- [CHALLENGE]:
Copy all of the following data line for line, changing nothing.

- [AVAILABLE DATA]:
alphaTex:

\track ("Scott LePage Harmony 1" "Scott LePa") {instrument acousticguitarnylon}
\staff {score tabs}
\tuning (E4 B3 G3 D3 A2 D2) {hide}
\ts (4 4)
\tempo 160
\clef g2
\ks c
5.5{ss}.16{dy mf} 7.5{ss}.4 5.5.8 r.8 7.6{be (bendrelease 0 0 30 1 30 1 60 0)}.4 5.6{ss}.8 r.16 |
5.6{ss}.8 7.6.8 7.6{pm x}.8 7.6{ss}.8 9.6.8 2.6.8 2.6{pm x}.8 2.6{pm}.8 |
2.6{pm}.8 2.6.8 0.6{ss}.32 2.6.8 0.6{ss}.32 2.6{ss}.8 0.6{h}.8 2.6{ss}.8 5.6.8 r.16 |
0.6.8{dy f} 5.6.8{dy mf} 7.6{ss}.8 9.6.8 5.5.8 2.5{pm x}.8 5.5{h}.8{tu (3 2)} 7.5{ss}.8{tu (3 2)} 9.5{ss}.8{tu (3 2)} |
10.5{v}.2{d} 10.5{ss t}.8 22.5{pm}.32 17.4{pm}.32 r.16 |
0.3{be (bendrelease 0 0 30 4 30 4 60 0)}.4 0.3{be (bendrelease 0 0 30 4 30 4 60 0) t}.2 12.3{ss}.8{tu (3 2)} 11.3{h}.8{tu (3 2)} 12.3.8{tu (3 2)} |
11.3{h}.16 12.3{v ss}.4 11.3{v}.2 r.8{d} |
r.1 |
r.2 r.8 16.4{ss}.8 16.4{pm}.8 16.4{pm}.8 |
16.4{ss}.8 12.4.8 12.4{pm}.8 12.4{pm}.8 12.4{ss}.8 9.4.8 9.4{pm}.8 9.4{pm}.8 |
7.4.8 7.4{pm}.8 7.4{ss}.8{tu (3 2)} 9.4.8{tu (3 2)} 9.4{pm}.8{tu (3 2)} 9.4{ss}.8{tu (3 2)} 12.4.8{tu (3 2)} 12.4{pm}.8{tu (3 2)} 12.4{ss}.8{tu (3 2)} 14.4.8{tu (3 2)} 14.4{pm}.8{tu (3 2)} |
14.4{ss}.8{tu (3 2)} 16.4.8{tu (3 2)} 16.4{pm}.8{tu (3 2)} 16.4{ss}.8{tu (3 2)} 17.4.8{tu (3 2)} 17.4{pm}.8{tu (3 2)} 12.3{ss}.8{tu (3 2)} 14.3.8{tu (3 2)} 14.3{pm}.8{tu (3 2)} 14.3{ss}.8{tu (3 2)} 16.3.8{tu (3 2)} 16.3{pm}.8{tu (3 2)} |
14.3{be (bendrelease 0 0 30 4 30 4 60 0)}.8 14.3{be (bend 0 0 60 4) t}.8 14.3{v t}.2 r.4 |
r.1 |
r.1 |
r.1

- [THE RESULT]:
alphaTex:

\track ("Scott LePage Harmony 1" "Scott LePa") {instrument acousticguitarnylon}
\staff {score tabs}
\tuning (E4 B3 G3 D3 A2 D2) {hide}
\ts (4 4)
\tempo 160
\clef g2
\ks c
5.5{ss}.16{dy mf} 7.5{ss}.4 5.5.8 r.8 7.6{be (bendrelease 0 0 30 1 30 1 60 0)}.4 5.6{ss}.8 r.16 |
5.6{ss}.8 7.6.8 7.6{pm x}.8 7.6{ss}.8 9.6.8 2.6.8 2.6{pm x}.8 2.6{pm}.8 |
2.6{pm}.8 2.6.8 0.6{ss}.32 2.6.8 0.6{ss}.32 2.6{ss}.8 0.6{h}.8 2.6{ss}.8 5.6.8 r.16 |
0.6.8{dy f} 5.6.8{dy mf} 7.6{ss}.8 9.6.8 5.5.8 2.5{pm x}.8 5.5{h}.8{tu (3 2)} 7.5{ss}.8{tu (3 2)} 9.5{ss}.8{tu (3 2)} |
10.5{v}.2{d} 10.5{ss t}.8 22.5{pm}.32 17.4{pm}.32 r.16 |
0.3{be (bendrelease 0 0 30 4 30 4 60 0)}.4 0.3{be (bendrelease 0 0 30 4 30 4 60 0) t}.2 12.3{ss}.8{tu (3 2)} 11.3{h}.8{tu (3 2)} 12.3.8{tu (3 2)} |
11.3{h}.16 12.3{v ss}.4 11.3{v}.2 r.8{d} |
r.1 |
r.2 r.8 16.4{ss}.8 16.4{pm}.8 16.4{pm}.8 |
16.4{ss}.8 12.4.8 12.4{pm}.8 12.4{pm}.8 12.4{ss}.8 9.4.8 9.4{pm}.8 9.4{pm}.8 |
7.4.8 7.4{pm}.8 7.4{ss}.8{tu (3 2)} 9.4.8{tu (3 2)} 9.4{pm}.8{tu (3 2)} 9.4{ss}.8{tu (3 2)} 12.4.8{tu (3 2)} 12.4{pm}.8{tu (3 2)} 12.4{ss}.8{tu (3 2)} 14.4.8{tu (3 2)} 14.4{pm}.8{tu (3 2)} |
14.4{ss}.8{tu (3 2)} 16.4.8{tu (3 2)} 16.4{pm}.8{tu (3 2)} 16.4{ss}.8{tu (3 2)} 17.4.8{tu (3 2)} 17.4{pm}.8{tu (3 2)} 12.3{ss}.8{tu (3 2)} 14.3.8{tu (3 2)} 14.3{pm}.8{tu (3 2)} 14.3{ss}.8{tu (3 2)} 16.3.8{tu (3 2)} 16.3{pm}.8{tu (3 2)} |
14.3{be (bendrelease 0 0 30 4 30 4 60 0)}.8 14.3{be (bend 0 0 60 4) t}.8 14.3{v t}.2 r.4 |
r.1 |
r.1 |
r.1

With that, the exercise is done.